Start of Recorded data

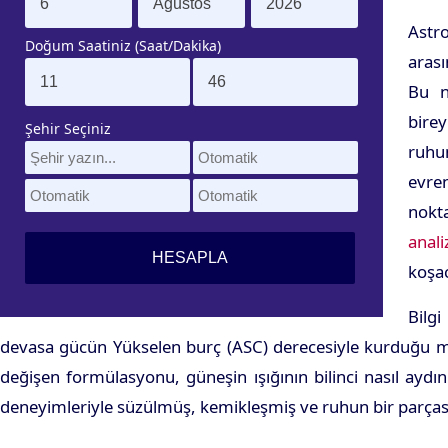
Astr
Doğum Saatiniz (Saat/Dakika)
arası
Bu n
bire
Şehir Seçiniz
ruhu
evren
nokta
anali
koşac
Bilgi
devasa gücün Yükselen burç (ASC) derecesiyle kurduğu mat
değişen formülasyonu, güneşin ışığının bilinci nasıl aydın
deneyimleriyle süzülmüş, kemikleşmiş ve ruhun bir parçası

End of Recorded data

**What you need to do**
Copy out the lines beginning at the one that contains "değişen formülasyonu, güneşin". Stop at the final line of the data, and include it.

**Task solution**
değişen formülasyonu, güneşin ışığının bilinci nasıl aydın
deneyimleriyle süzülmüş, kemikleşmiş ve ruhun bir parçası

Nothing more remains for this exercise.